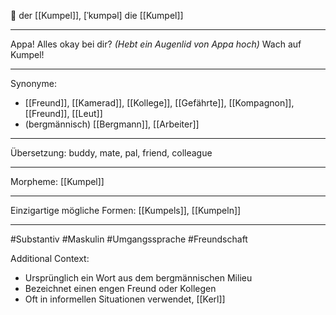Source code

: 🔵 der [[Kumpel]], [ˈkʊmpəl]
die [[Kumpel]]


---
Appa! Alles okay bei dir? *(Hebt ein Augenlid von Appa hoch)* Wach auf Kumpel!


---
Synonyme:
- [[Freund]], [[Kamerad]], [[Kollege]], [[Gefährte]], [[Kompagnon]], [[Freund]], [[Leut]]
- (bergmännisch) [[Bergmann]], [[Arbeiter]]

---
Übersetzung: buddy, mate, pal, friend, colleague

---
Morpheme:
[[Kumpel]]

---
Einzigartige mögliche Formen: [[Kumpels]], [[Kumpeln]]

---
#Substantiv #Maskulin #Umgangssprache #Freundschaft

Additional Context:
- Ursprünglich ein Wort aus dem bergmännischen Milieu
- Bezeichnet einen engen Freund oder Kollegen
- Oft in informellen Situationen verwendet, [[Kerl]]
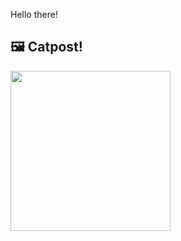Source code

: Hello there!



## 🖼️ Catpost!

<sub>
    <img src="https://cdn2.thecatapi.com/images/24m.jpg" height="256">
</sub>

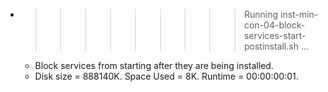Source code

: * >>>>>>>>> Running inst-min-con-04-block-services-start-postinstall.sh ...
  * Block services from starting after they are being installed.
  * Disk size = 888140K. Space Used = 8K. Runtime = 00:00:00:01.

+===+

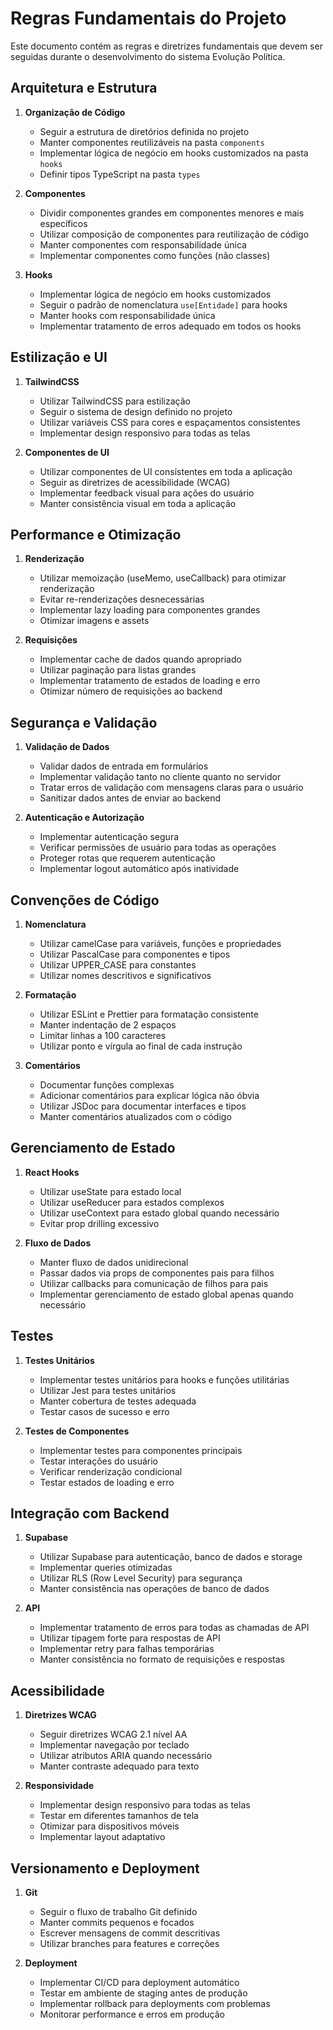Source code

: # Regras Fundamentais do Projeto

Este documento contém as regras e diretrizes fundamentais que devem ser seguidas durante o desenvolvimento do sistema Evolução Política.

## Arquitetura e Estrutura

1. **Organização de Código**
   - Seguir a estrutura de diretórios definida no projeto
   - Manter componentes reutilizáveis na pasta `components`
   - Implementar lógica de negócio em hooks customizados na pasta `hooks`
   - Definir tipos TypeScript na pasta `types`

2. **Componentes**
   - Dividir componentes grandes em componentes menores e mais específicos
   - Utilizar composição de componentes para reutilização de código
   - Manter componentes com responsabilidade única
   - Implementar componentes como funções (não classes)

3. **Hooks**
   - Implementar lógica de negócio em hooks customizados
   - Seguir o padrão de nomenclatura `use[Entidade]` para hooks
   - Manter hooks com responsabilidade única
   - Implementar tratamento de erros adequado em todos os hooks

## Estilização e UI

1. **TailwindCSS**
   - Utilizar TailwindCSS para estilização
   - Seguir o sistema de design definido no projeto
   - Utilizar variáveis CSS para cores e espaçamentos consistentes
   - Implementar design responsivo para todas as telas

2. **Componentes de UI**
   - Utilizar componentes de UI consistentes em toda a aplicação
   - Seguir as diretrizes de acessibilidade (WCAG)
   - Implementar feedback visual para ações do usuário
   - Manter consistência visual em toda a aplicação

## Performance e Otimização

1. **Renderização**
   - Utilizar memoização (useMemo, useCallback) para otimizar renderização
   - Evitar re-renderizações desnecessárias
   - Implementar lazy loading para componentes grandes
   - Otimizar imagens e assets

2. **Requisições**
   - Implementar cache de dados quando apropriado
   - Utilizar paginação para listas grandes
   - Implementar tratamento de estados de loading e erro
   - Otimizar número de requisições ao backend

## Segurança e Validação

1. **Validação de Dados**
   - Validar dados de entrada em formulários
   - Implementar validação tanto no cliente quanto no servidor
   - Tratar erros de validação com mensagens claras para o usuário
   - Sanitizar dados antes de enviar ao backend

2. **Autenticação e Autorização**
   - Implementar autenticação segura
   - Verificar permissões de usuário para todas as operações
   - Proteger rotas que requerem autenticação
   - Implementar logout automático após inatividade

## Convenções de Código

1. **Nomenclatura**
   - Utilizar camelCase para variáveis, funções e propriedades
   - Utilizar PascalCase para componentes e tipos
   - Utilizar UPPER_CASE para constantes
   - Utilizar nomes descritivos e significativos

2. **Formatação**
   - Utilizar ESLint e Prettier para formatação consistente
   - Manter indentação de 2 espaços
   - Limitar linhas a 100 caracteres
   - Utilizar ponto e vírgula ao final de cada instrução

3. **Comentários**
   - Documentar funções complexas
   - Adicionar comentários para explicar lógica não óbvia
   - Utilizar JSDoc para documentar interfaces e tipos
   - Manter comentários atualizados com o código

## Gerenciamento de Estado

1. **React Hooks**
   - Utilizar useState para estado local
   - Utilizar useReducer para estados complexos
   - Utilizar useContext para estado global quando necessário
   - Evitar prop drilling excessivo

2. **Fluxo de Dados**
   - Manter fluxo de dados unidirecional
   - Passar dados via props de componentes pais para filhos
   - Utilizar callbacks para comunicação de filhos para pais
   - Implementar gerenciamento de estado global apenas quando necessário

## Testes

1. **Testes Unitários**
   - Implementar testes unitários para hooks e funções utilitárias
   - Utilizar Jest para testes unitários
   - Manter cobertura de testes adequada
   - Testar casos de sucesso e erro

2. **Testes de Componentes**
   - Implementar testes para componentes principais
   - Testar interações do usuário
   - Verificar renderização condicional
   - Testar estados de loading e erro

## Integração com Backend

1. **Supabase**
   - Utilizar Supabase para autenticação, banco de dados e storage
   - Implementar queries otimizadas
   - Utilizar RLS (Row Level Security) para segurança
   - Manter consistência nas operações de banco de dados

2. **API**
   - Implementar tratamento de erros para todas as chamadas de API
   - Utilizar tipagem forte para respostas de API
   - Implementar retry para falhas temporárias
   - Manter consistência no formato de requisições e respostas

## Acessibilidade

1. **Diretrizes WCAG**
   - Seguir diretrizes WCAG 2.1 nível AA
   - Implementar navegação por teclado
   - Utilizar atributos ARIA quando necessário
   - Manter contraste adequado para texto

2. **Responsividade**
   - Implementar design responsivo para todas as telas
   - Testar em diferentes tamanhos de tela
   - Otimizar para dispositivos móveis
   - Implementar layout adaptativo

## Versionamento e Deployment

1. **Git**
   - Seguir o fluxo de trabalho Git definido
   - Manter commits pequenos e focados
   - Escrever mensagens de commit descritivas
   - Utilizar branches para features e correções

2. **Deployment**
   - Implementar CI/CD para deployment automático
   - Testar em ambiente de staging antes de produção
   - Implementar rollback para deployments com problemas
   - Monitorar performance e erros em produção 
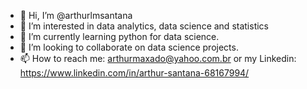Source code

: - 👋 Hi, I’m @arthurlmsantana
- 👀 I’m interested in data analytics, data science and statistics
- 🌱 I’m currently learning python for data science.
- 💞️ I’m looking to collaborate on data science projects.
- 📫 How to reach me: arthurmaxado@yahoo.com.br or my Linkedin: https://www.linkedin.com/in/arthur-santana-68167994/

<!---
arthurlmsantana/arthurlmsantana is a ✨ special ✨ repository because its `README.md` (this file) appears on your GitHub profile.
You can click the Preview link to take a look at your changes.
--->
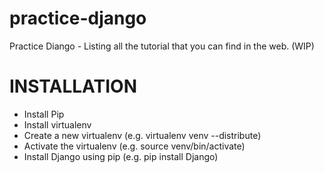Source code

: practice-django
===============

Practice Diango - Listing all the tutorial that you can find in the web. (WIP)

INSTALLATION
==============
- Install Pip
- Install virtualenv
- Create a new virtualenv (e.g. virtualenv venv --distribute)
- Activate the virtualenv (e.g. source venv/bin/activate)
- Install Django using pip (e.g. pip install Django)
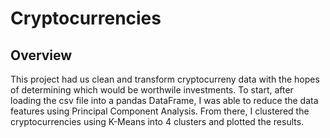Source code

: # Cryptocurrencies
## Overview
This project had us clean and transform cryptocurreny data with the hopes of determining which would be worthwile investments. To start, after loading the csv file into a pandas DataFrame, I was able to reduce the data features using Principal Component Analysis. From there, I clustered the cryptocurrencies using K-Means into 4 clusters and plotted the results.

+===+

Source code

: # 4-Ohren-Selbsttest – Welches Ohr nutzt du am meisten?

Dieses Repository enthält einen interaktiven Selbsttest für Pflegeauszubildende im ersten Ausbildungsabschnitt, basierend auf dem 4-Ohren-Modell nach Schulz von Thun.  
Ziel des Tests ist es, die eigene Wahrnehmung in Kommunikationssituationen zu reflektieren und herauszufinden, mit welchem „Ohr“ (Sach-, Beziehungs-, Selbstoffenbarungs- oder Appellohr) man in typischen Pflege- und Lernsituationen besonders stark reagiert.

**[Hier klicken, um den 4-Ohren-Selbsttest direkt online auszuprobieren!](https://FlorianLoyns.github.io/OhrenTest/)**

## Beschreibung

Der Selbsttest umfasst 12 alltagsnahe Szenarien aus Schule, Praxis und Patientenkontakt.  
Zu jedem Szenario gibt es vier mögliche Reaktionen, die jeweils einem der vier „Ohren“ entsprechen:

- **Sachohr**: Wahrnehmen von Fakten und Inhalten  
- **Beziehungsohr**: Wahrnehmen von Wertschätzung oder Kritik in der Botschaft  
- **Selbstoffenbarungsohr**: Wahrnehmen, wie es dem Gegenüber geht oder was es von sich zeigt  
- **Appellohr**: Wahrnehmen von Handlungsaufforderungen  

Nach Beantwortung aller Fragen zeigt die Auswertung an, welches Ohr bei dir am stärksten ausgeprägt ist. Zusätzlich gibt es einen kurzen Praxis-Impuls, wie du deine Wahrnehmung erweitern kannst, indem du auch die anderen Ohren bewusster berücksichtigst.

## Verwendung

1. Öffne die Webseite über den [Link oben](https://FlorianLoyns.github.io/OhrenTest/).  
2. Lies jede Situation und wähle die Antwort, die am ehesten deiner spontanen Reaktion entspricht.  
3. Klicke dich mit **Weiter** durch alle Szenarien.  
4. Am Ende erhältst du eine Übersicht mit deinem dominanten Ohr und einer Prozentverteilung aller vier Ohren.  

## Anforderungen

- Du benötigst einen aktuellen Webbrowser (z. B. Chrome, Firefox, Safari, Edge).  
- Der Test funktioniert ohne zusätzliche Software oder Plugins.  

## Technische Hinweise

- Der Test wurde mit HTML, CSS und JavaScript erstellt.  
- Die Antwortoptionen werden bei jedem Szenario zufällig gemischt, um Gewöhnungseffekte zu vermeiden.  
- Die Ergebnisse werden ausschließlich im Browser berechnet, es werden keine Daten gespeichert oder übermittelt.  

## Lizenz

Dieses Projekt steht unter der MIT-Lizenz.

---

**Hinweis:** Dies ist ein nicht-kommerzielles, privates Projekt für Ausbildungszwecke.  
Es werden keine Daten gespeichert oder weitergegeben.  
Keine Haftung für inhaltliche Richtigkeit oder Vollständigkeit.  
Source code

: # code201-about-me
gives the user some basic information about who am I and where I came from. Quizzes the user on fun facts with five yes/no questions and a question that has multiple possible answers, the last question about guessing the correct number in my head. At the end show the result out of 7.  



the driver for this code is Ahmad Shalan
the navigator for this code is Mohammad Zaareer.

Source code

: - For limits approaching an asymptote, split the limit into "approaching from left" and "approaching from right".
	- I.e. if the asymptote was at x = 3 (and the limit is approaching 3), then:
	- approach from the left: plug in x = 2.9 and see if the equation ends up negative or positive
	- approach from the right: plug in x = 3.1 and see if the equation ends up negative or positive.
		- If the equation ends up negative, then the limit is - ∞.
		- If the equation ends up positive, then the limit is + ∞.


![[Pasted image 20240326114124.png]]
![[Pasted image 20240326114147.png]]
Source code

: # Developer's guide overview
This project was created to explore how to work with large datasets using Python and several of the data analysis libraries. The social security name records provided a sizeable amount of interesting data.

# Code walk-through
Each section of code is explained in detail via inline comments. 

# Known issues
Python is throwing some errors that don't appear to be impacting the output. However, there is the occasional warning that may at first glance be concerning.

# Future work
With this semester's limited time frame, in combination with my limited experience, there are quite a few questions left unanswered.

+===+

In the records above, everything from the line with "Appa! Alles okay" down to the line with "Runtime = 00:00:00:01." is to be set down exactly, both ends included, with no pictures and no other lines.

Appa! Alles okay bei dir? *(Hebt ein Augenlid von Appa hoch)* Wach auf Kumpel!


---
Synonyme:
- [[Freund]], [[Kamerad]], [[Kollege]], [[Gefährte]], [[Kompagnon]], [[Freund]], [[Leut]]
- (bergmännisch) [[Bergmann]], [[Arbeiter]]

---
Übersetzung: buddy, mate, pal, friend, colleague

---
Morpheme:
[[Kumpel]]

---
Einzigartige mögliche Formen: [[Kumpels]], [[Kumpeln]]

---
#Substantiv #Maskulin #Umgangssprache #Freundschaft

Additional Context:
- Ursprünglich ein Wort aus dem bergmännischen Milieu
- Bezeichnet einen engen Freund oder Kollegen
- Oft in informellen Situationen verwendet, [[Kerl]]
Source code

: Hello there!



## 🖼️ Catpost!

<sub>
    <img src="https://cdn2.thecatapi.com/images/24m.jpg" height="256">
</sub>

Source code

: * >>>>>>>>> Running inst-min-con-04-block-services-start-postinstall.sh ...
  * Block services from starting after they are being installed.
  * Disk size = 888140K. Space Used = 8K. Runtime = 00:00:00:01.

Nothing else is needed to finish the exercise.